After World War II and another 72.6 million dead, President Dwight Eisenhower changed the name of Armistice Day to Veterans Day to honor American veterans of all wars and the British Commonwealth of Nations changed it to Remembrance Day. In South Africa and Malta, it is known as Poppy Day.

Red poppies originate from “In Flanders Fields,” a poem by Canadian military physician John McCrae, illustrating their resilience to bloom in battlefields of Flanders, Belgium during WWI.

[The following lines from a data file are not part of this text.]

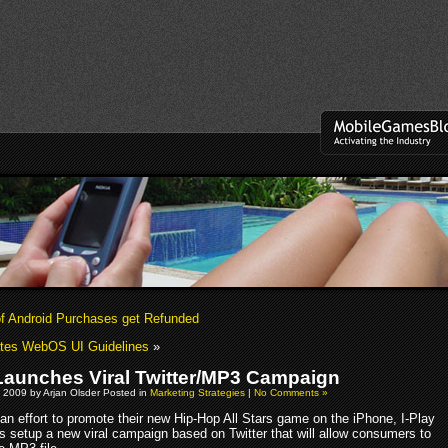
of Android Purchases get Refunded
tes WebOS UI Guidelines
»
 Launches Viral Twitter/MP3 Campaign
 2009 by Arjan Olsder Posted in
Marketing Strategies
|
No Comments »
 an effort to promote their new Hip-Hop All Stars game on the iPhone, I-Play
s setup a new viral campaign based on Twitter that will allow consumers to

In Flanders fields the poppies blow
Between the crosses, row on row,
That mark our place; and in the sky
The larks, still bravely singing, fly
Scarce heard amid the guns below.

We are the Dead. Short days ago
We lived, felt dawn, saw sunset glow,
Loved, and were loved, and now we lie
In Flanders fields.

Take up our quarrel with the foe:
To you from failing hands we throw
The torch; be yours to hold it high.
If ye break faith with us who die
We shall not sleep, though poppies grow
In Flanders fields.

On a day that has become more about retail sales in the U.S. and debates about the war in Iraq, let’s put aside our differences and turn attention back to the real reason and real people who served with pride and love of country.

Take pause, show gratitude, honor their sacrifice.